Create runsettings file

In Visual Studio, you have the ability to generate a “testsettings” file however not a “runsettings” file. What’s the difference between both file formats? Both can be used as a reference for executing tests. However the “runsettings” file is more optimized to be used for running Unit Tests. In this case our tests are unit tests.

For more information see: Configure unit tests by using a .runsettings file

https://msdn.microsoft.com/en-us/library/jj635153.aspx

Essentially:

1) Create an xml file with the extension of: .runsettings (e.g. ContinousDeliveryTests.runsettings)

2) Replace the contents of the file with the following:

<?xml version="1.0" encoding="utf-8"?>
<RunSettings>
   <TestRunParameters>
      <Parameter name="EnvURL" value="http://XXXXX.azurewebsites.net" />
      <Parameter name="Browser" value="headless" />
   </TestRunParameters>
  <!--<RunConfiguration> We will use this later so we can run multiple threads for tests
    <MaxCpuCount>4</MaxCpuCount>
  </RunConfiguration>-->
</RunSettings>

3) Save the file to your source control repository.
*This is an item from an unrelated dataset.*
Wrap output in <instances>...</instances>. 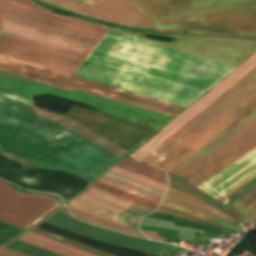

In my case GIT in VSTS.

Modify your code to call the params from the .runsettings file

In your unit tests where you specify the URL, apply the following changes:

var envUrl = TestContext.Properties["EnvURL"].ToString();

At this point, you can refer the envUrl variable in your code for navigating through your tests.

Changes to the “Test Steps” in VSTS release or build

In VSTS Release Manager, modify the test steps to:

NOTE: As part of your build definition, ensure that you upload your runsettings file as part of your artifacts directory. Here’s a snippet in my build definition step:

Visual Studio Test step in Release Manager:

For each environment that you deploy your application, modify the Visual Studio Test Step to:

– Specify the runsettings file. You can browse through your build artifacts provided you’ve uploaded your runsettings file as part of your build artifacts

– Override the parameters with the correct value for your environment URL

One you make the following changes, your tests will execute targeting those environments specified in your continuous delivery pipeline.